In Italia nel 2019 risultano quasi 1,7 milioni le famiglie in condizione di povertà assoluta e quindi l’impatto della pandemia può risultare molto grave acuendo le diseguaglianze, sociali e digitali, preesistenti, rischiando di compromettere il lento processo di digitalizzazione che il nostro Paese ha intrapreso nell’ultimo decennio. In particolare, i cittadini che possono usufruire di adeguate connessioni a internet si trovano in una condizione di assoluto vantaggio rispetto a chi non dispone di un accesso alla rete o ne dispone uno di “bassa” qualità.
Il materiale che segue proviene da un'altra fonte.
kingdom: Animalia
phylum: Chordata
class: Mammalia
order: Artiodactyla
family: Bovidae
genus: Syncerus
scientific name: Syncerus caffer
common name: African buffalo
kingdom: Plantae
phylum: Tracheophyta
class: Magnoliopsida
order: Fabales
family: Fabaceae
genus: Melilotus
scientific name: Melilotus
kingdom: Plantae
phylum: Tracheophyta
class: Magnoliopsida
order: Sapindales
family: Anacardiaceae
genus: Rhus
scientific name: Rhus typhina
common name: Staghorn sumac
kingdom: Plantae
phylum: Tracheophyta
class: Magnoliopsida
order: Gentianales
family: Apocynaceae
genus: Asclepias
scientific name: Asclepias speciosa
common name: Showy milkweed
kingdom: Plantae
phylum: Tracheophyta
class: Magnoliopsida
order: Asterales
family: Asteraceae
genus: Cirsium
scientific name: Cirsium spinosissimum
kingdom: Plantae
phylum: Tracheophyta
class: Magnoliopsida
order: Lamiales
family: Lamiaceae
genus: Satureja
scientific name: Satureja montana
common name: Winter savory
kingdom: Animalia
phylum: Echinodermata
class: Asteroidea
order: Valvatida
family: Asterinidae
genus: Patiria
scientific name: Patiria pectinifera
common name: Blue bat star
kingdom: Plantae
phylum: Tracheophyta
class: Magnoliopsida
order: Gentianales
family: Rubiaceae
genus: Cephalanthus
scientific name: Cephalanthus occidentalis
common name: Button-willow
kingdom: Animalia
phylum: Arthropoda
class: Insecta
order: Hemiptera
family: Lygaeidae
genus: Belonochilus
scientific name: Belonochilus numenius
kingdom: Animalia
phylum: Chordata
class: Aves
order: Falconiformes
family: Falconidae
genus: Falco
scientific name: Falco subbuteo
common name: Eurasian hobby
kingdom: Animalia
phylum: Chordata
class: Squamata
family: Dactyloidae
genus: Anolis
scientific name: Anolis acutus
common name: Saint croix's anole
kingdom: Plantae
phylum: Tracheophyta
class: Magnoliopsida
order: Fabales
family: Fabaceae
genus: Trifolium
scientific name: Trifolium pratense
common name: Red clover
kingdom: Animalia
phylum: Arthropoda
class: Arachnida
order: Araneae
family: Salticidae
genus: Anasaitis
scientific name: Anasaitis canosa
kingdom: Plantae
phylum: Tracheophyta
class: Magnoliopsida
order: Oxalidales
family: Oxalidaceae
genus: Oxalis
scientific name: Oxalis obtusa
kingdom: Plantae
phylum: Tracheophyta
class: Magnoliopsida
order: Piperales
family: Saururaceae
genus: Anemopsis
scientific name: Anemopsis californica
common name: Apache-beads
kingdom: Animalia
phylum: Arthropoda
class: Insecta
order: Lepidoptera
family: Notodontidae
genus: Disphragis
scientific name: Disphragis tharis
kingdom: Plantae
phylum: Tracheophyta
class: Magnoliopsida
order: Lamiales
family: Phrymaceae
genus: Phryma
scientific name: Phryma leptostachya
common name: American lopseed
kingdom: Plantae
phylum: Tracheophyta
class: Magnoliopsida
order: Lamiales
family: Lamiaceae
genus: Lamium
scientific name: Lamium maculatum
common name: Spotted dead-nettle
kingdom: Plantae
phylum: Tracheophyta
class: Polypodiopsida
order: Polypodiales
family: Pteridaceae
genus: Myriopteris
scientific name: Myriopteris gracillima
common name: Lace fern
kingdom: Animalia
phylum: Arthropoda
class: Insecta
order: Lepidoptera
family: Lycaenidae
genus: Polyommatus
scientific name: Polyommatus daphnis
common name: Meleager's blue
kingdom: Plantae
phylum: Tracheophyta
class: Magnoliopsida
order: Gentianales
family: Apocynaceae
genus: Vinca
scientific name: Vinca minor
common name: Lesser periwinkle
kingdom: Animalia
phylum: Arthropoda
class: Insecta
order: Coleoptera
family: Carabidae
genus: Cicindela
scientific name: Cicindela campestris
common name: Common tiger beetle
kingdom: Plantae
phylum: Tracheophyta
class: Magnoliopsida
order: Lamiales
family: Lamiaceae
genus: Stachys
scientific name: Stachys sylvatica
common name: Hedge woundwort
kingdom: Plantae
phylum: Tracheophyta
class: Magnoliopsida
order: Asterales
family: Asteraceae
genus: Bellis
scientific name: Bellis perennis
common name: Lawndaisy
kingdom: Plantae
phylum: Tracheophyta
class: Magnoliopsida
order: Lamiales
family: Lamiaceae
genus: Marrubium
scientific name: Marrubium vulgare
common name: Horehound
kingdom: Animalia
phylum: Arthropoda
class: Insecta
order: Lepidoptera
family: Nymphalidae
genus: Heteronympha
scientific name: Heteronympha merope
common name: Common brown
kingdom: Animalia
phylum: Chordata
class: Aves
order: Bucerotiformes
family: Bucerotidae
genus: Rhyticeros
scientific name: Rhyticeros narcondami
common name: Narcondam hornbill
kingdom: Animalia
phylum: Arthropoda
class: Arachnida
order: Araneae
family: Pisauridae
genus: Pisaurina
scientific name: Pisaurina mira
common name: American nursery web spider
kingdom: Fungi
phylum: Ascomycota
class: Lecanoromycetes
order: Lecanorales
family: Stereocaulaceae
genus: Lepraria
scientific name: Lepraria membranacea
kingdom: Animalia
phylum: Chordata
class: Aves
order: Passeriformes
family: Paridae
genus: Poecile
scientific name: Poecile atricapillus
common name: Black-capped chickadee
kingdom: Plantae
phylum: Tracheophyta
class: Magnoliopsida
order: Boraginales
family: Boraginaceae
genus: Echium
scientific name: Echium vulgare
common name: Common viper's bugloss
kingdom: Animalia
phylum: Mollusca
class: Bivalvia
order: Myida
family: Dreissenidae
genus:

È un aspetto molto rilevante nel momento in cui parte della popolazione è stata costretta a lavorare da casa e il sistema dell’istruzione si è del tutto trasferito online, fenomeno che non ha precedenti nella storia dell’umanità. Per quanto riguarda il sistema scolastico, la chiusura delle scuole di ogni ordine e grado e delle università ha evidenziato, in tutta la loro gravità, le disuguaglianze digitali per il numero senza precedenti di studenti coinvolti nell’educazione a distanza.

Alle classiche diseguaglianze presenti nel sistema educativo, si sono aggiunte le diseguaglianze digitali. Differenti condizioni socio-economiche di partenza, dunque, incidono in maniera significativa sulle possibilità di crescita educativa degli studenti, specie in un momento in cui, a causa della pandemia, l’e-learning è diventato lo strumento di apprendimento. La difficoltà nell’uso dei software necessari per l’educazione a distanza e di condividere gli spazi con gli altri componenti della famiglia rappresentano un fattore di criticità per il 14% degli studenti italiani. Infine, il deficit nella disponibilità di apparecchi e la carenza dell’offerta formativa da parte delle scuole rappresentano due ulteriori fattori in grado di generare un sistema scolastico fortemente eterogeneo, che rischia di alimentare le diseguaglianze sin dai primi anni di vita di un individuo.